I’ve only been a parent for about 10 years, so I’m nowhere near an expert on parenting. In all that time though, I was told by people to always pick your battles. What does that even mean, “pick your battles”? Aren’t I supposed to be the parent? Battles are supposed to be between people of equal standing, so I assumed as a parent that I’d have an upper hand by being an adult. They laughed at my stating this, and said I was a naïve child. Maybe so, being a single teenager probably makes me the last person who should comment about anything to do with parenting especially since my first-born wasn’t even more than a fetus yet.
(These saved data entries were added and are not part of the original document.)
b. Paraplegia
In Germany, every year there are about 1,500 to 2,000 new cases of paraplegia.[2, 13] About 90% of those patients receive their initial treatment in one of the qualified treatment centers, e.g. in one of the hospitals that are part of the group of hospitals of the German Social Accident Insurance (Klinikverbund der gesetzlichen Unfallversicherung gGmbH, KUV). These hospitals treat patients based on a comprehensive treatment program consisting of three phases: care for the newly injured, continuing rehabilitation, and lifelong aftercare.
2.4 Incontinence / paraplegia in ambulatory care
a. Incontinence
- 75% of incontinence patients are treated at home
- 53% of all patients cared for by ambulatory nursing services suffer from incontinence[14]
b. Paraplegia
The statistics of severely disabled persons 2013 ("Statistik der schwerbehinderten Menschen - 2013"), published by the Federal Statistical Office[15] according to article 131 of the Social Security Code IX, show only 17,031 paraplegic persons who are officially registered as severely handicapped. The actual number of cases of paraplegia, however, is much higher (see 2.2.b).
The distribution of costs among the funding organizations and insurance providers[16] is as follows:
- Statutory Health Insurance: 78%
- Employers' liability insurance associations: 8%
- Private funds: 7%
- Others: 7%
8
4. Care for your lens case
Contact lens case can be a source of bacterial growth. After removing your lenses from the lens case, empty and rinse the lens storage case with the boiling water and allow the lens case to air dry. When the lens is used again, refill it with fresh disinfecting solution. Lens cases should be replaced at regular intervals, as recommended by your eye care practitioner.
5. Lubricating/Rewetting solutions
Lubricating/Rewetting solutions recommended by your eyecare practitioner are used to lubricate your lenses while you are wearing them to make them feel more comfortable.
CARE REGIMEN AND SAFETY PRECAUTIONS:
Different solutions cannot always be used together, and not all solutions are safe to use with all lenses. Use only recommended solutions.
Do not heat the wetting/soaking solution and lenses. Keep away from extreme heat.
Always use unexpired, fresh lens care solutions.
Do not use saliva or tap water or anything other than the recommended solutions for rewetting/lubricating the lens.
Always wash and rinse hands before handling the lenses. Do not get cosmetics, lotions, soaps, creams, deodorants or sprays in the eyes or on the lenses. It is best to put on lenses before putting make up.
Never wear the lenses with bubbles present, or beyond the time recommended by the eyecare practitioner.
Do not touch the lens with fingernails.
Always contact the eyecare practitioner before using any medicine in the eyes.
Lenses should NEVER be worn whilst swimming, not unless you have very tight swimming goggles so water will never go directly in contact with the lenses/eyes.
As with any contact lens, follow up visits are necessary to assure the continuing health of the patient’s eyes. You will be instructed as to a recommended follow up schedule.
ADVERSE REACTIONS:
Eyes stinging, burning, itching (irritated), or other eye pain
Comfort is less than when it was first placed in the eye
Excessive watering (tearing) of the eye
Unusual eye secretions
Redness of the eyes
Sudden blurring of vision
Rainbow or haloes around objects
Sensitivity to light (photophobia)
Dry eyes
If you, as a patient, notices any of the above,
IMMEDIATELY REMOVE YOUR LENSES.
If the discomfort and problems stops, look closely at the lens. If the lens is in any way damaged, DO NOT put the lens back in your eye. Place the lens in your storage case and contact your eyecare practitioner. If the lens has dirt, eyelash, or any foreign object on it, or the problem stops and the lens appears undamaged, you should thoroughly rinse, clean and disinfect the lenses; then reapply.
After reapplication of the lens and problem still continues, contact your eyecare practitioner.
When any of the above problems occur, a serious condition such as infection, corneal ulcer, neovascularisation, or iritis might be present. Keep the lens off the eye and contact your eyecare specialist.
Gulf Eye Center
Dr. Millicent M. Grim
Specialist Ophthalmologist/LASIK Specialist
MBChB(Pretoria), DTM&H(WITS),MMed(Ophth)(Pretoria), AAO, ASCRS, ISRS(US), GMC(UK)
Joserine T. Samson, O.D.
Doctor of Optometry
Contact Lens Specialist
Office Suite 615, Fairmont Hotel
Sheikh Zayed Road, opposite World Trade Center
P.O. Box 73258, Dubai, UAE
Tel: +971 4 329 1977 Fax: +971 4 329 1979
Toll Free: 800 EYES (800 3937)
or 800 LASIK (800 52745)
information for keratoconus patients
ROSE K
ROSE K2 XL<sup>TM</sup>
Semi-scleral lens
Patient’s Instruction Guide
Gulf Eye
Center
Soon enough, I realized that he didn’t listen when I tried to be the boss of everything. Even worse, I realized that I sounded like a naggy old lady doing so. It did hit me eventually that they were right: it’s way too tiring to fight over everything with your child. Obviously, the serious things you still need to stand your ground. But I learned that eventually you pass some power over to your child. Is it good for them to eat hot dogs and mac and cheese everyday? Not in the least, but it’s better than spending more time fighting with him than him eating. But you can work around that with vitamins and other ways to trick vitamins into you child. Even something like clothes it’s better to bite your tongue than fighting about why plaid shouldn’t be worn with plaid. Friends don’t let other friends wear plaid on plaid, remember that. (Or like I ranted about before, that awful boys in skinny jeans trend.)
If not being stressed about every little things isn’t enough of a reason not to fight your child on everything, consider when you were younger. When your parents said “no”, didn’t that make you want it more? It started not to matter that you wanted it, that wasn’t the point anymore. Now it’s a matter of they told you that you couldn’t have it and you suddenly wanted it more than air itself. Do I like my son in a fedora with skinny jeans? No, definitely not. But I’ll take that over a heart attack. So remember for you new parents: Pick your battles, you’re better off that way.